After the ruling, Mothers’ president Munira Subasic, who lost family members including her son, husband and father in the massacre, expressed disappointment.
“Today we experienced humiliation upon humiliation. We could not even hear the judgment in our own language because we were not given a translator,” she told AFP.
At Srebrenica “every life was taken away 100 percent. There is little we can do with 10 percent, but yes, the responsibility still lies where it does.”
“I only have two bones.

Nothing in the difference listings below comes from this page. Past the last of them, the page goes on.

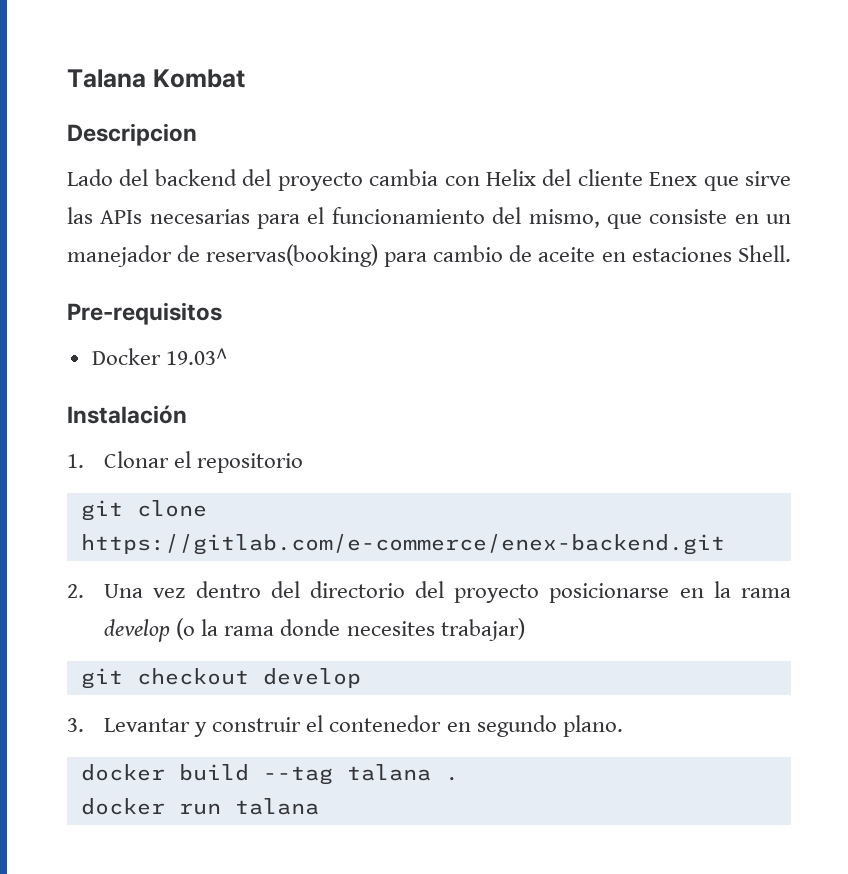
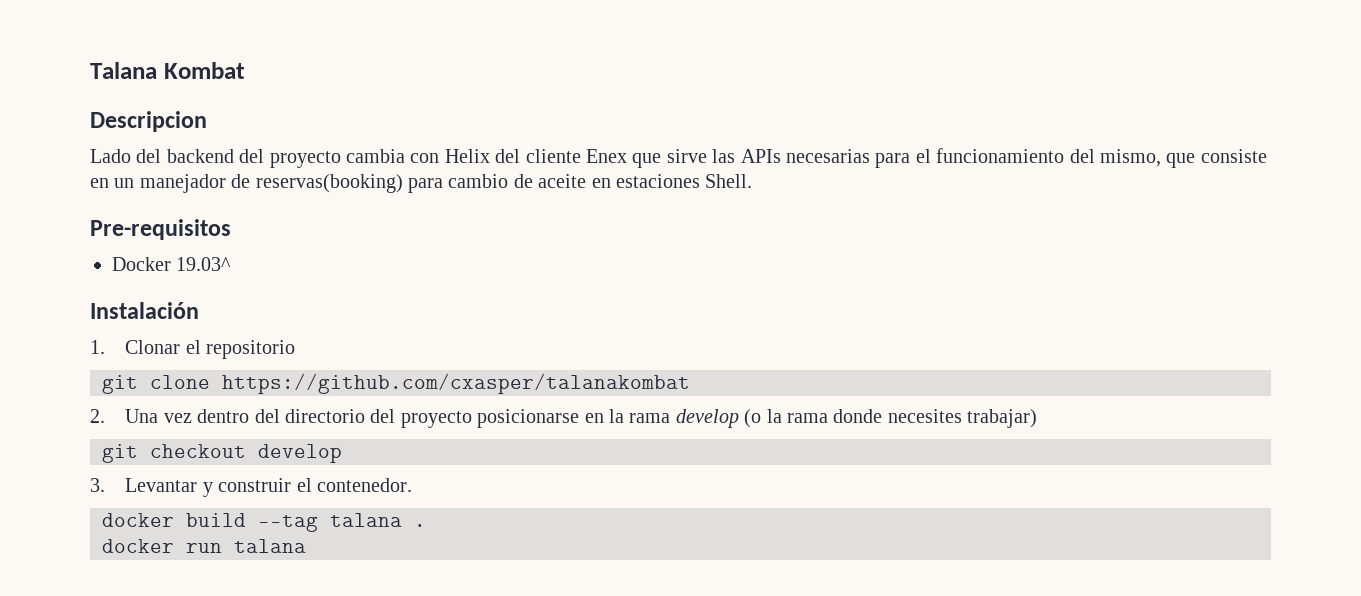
[80,534,725,555] https://gitlab.com/e-commerce/enex-backend.git -> [222,373,690,394] https://github.com/cxasper/talanakombat
[329,715,623,737] contenedor en segundo plano. -> [316,478,412,492] contenedor.

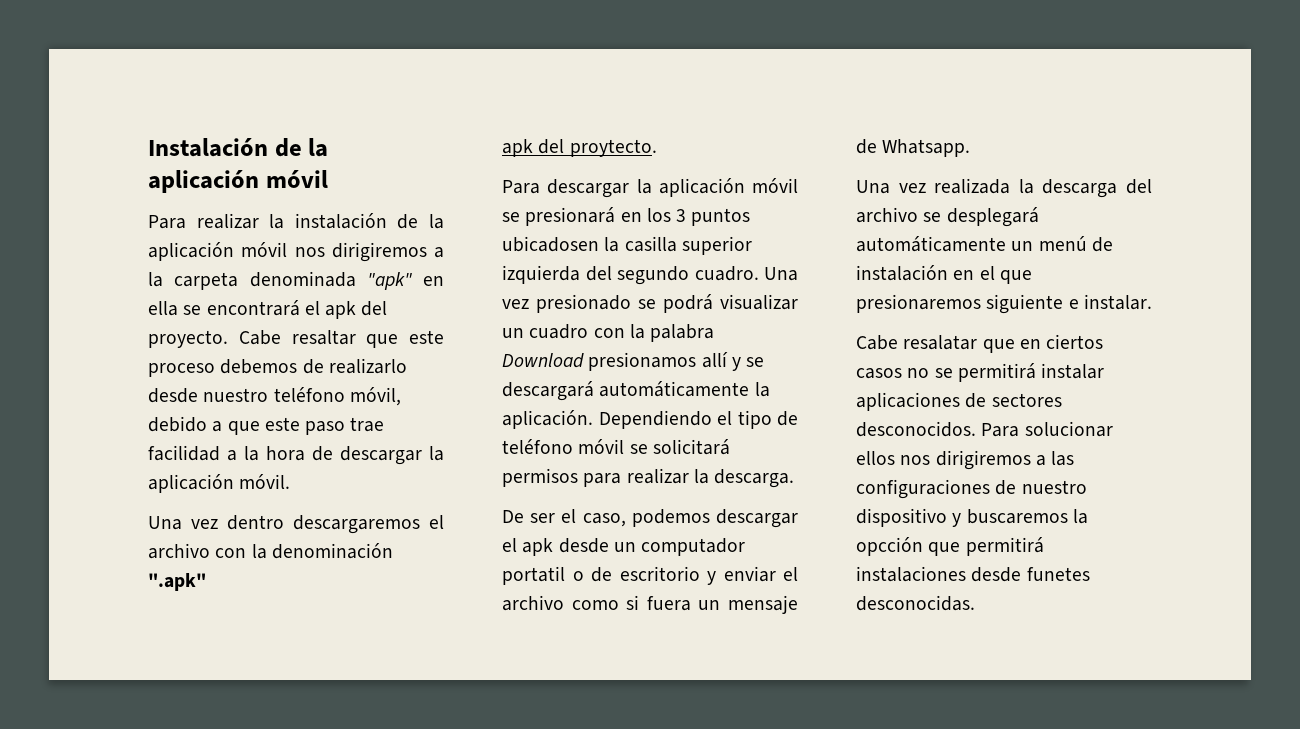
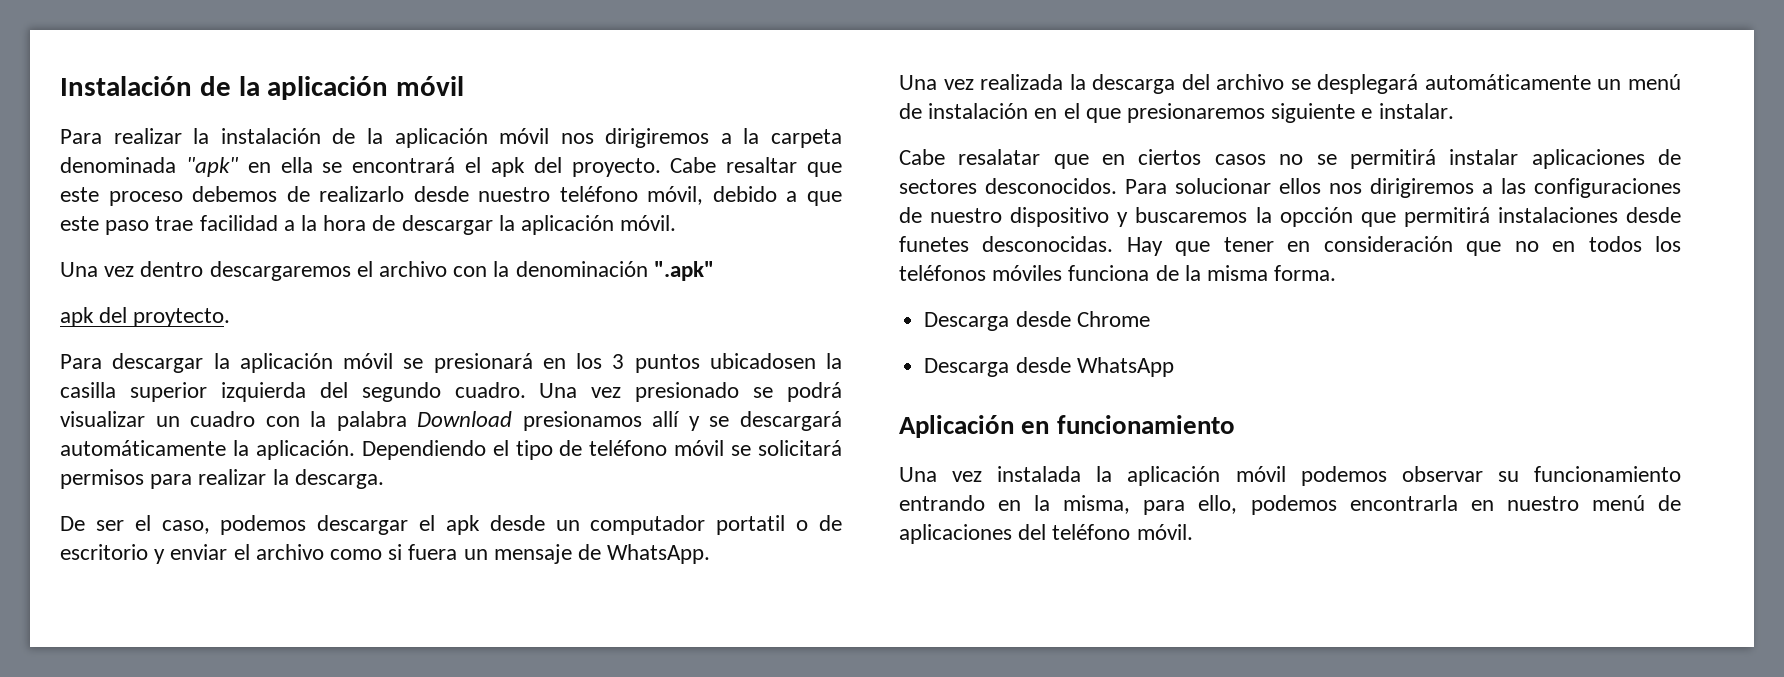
[882,139,971,157] Whatsapp. -> [607,544,711,564] WhatsApp.
(975, 603) none -> [1126,236,1681,256] [899,265,1337,281] [924,311,1150,331] [924,357,1174,377] [899,415,1235,438] [899,466,1681,486] [899,495,1681,515] [899,524,1193,544] Hay que tener en consideración que no en todos los teléfonos móviles funciona de la misma forma. // Descarga desde Chrome // Descarga desde WhatsApp // Aplicación en funcionamiento // Una vez instalada la aplicación móvil podemos observar su funcionamiento entrando en la misma, para ello, podemos encontrarla en nuestro menú de aplicaciones del teléfono móvil.

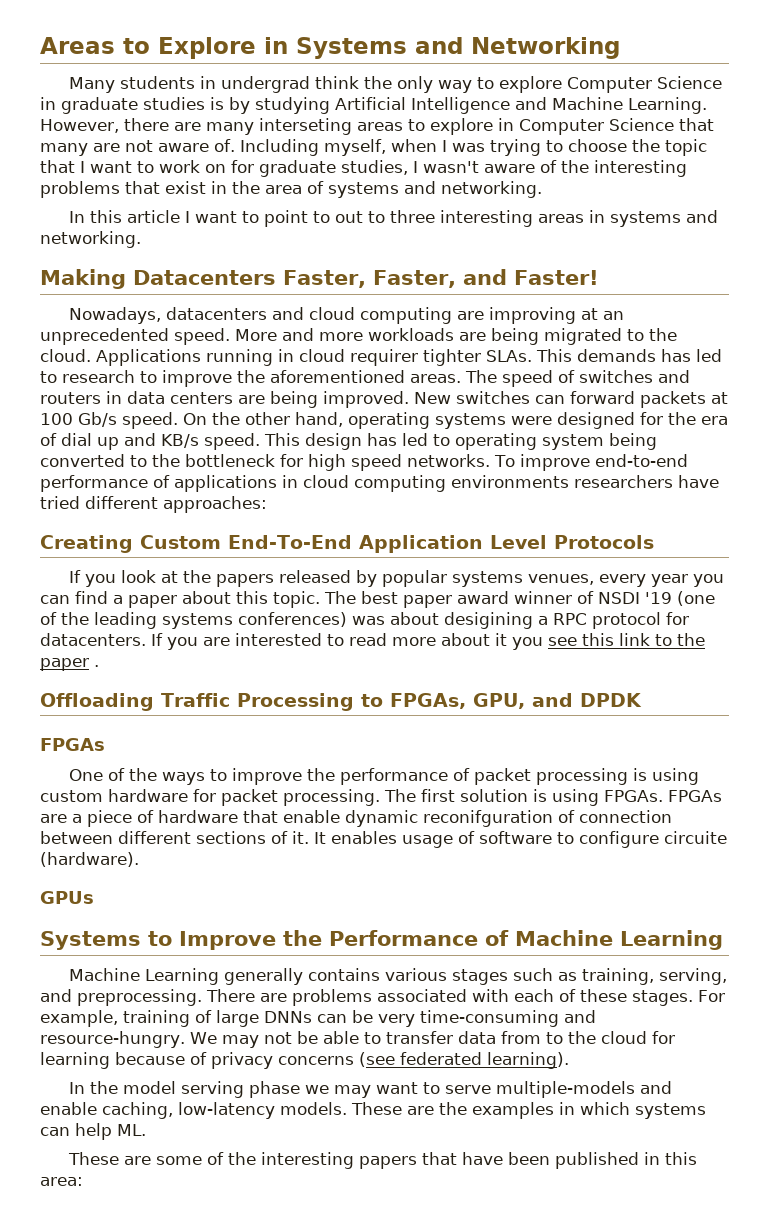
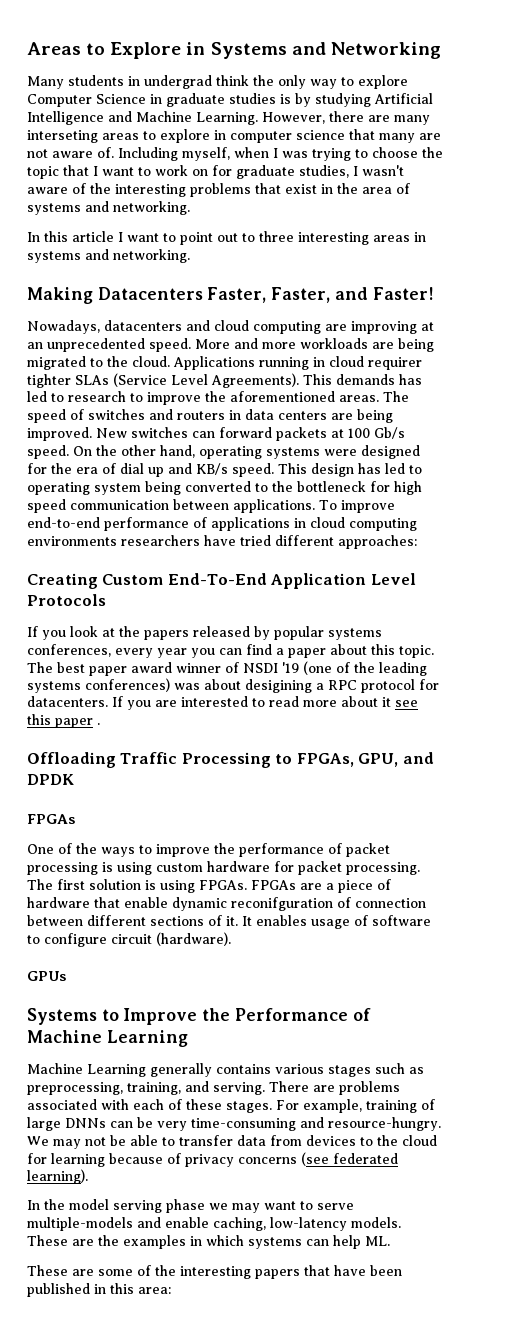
[519,118,674,135] Computer Science -> [230,130,345,143] computer science
[312,211,330,223] to -> (213, 238) none
[486,350,532,362] SLAs. -> [75,373,299,388] SLAs (Service Level Agreements).
[407,454,490,467] networks. -> [70,499,315,513] communication between applications.
[527,574,594,585] venues, -> [27,644,111,657] conferences,
[512,637,543,650] you -> (391, 702) none
[619,633,705,646] link to the -> (51, 719) none
[664,831,727,844] circuite -> [111,934,152,944] circuit
[581,968,727,985] [40,989,202,1006] training, serving, and preprocessing. -> [27,1081,265,1095] preprocessing, training, and serving.
(541, 1037) none -> [306,1135,356,1146] devices

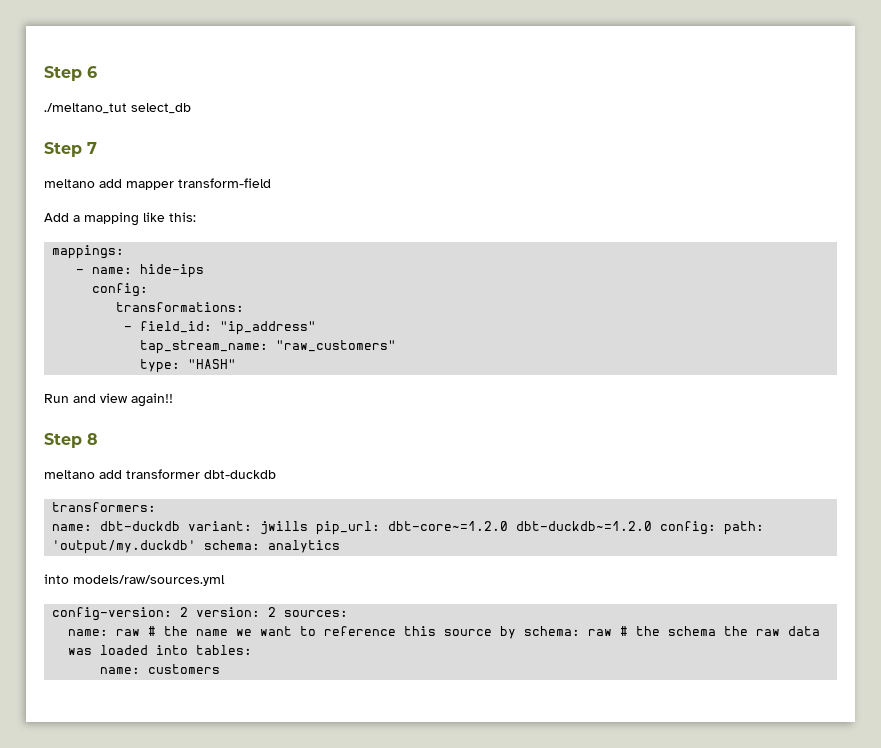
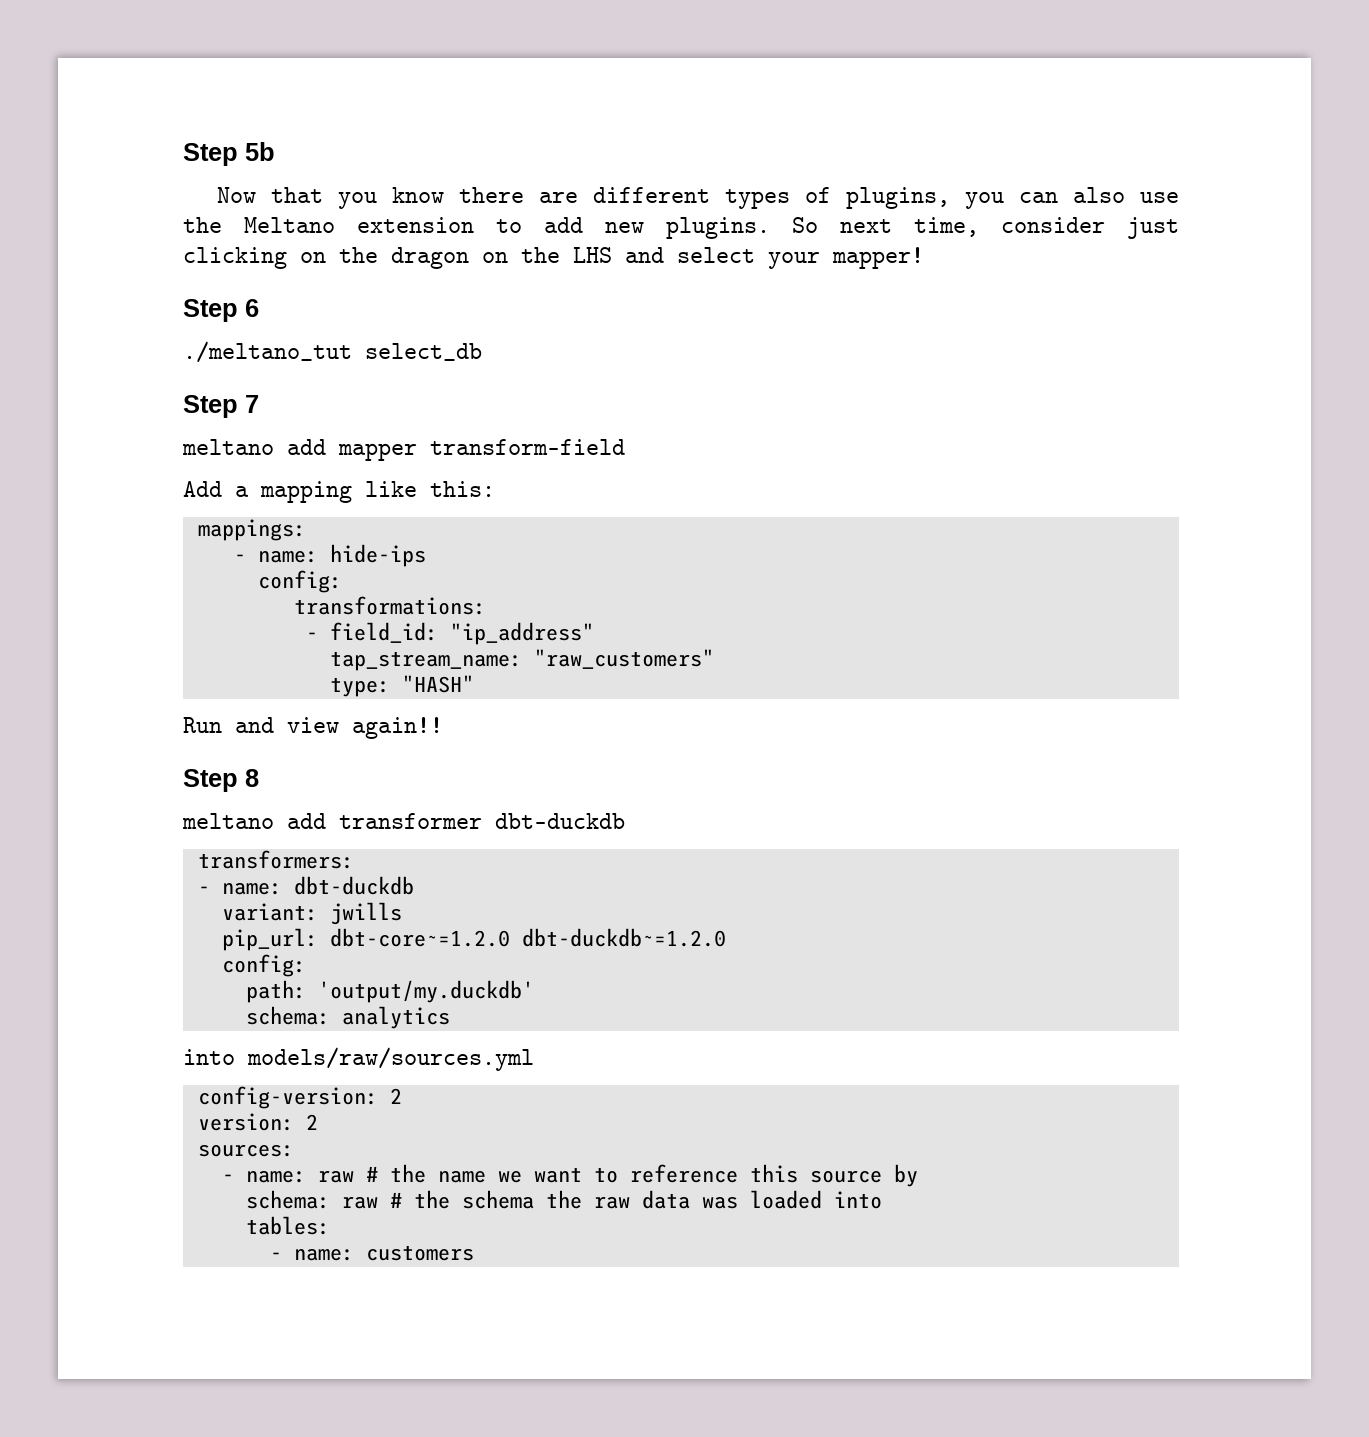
[44,66,82,81] Step -> [183,142,275,166] [217,187,1179,209] [183,217,1179,239] [183,247,924,269] [183,299,238,322] Step 5b // Now that you know there are different types of plugins, you can also use the Meltano extension to add new plugins. So next time, consider just clicking on the dragon on the LHS and select your mapper! // Step
(157, 507) none -> [197,886,210,894] -
(181, 526) none -> (414, 885) //
(309, 528) none -> (402, 913) //
[660,521,717,535] config: -> [221,954,306,977] // config: //
(197, 547) none -> (534, 991) //
(189, 612) none -> (402, 1096) //
(277, 612) none -> (318, 1122) //
(349, 613) none -> [221,1174,234,1182] -
(517, 632) none -> (918, 1175) //
(189, 650) none -> (882, 1200) //
(253, 650) none -> [269,1252,282,1260] -

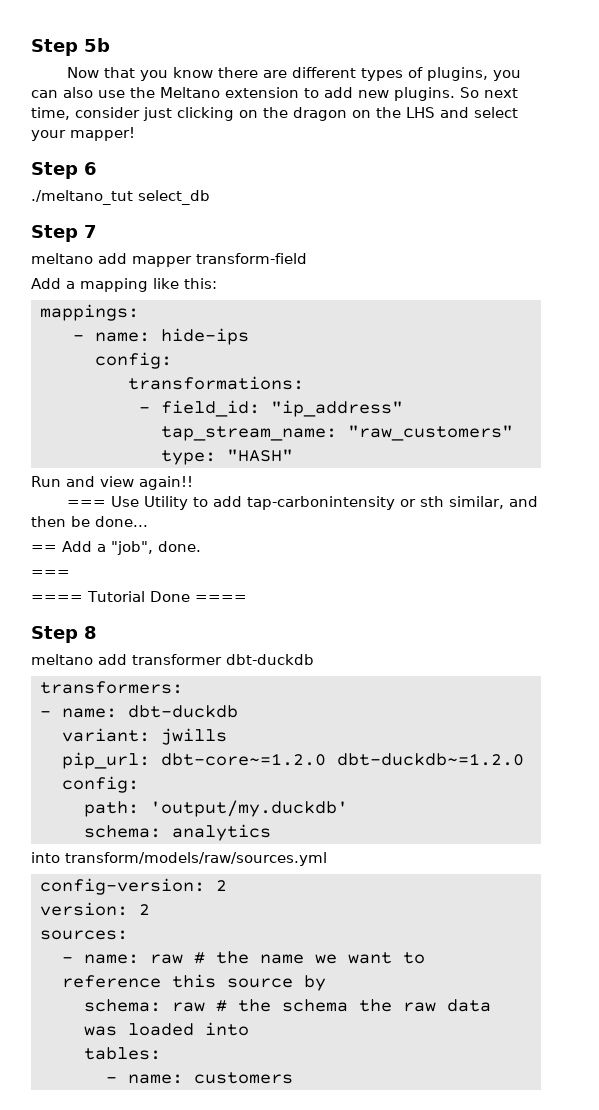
(443, 728) none -> [66,496,538,510] [31,516,148,527] [31,541,201,555] [31,570,70,577] [31,591,247,602] // === Use Utility to add tap-carbonintensity or sth similar, and then be done... // == Add a "job", done. // === // ==== Tutorial Done ====
[247,1047,534,1071] models/raw/sources.yml -> [65,852,327,866] transform/models/raw/sources.yml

I have found less than 10 percent of his body,” she added, referring to her teenage son.
The Dutch government accepted responsibility, saying it was relieved that “finally there was some clarity.”
A Dutch court originally held the state liable for compensation in 2014. In 2017 the appeals court upheld that decision before it was referred to the Supreme Court.
The lower court had said in 2017 that the Dutch actions meant the Muslims were “denied a 30 percent chance of avoiding abuse and execution,” and thus the Dutch state was liable for 30 percent of damages owed to families.
The Supreme Court agreed that “the state did act wrongfully in relation to the evacuation of the 5,000 refugees” in the compound, including 350 Muslim men the Bosnian Serbs were unaware of.
It said the Dutch peacekeepers “failed to offer these 350 male refugees the choice to stay where they were, even though that would have been possible.”
But explaining the decision to reduce the liability, the Supreme Court said that “the chance that the male refugees would have escaped the Bosnian Serbs had they been given the choice to stay was slim, but not negligible.”
Reacting to the ruling, Dutch Defense Minister Ank Bijleveld said in a statement the cabinet would “examine how to best implement the liability for damages suffered by the relatives in such a way it does justice to the Supreme Court ruling.”

In a swipe at the failure of other foreign powers to act during the 1995 crisis, the top court added that the “chance of Dutchbat (the Dutch UN mission) receiving effective support from the international community was slim.”
Former Dutchbat soldiers attending the case said they were disappointed on behalf of the victims’ families.
“I think the final judgment is a bit disappointing, especially when you see the court ruling of 30 percent and now it’s downgraded to 10 percent,” said Remko de Bruijne, a former Dutch blue helmet who served at Srebrenica.
“I think that’s not fair for the Mothers of Srebrenica but, on the other hand, now it’s clear,” he told AFP.
Srebrenica has cast a long shadow over The Netherlands, forcing a the government to resign in 2002 after a scathing report on the role of politicians in the episode.
Former Bosnian Serb leader Radovan Karadzic is currently serving a life sentence in jail in The Hague after being convicted of genocide over Srebrenica and war crimes throughout the 1990s.
Ex-military chief Mladic, 76, dubbed the “Butcher of Bosnia,” is currently appealing a life sentence on similar charges at an international tribunal in The Hague.
Slobodan Milosevic, Karadzic’s long-time patron during the war, was on trial in The Hague at the time of his death in 2006.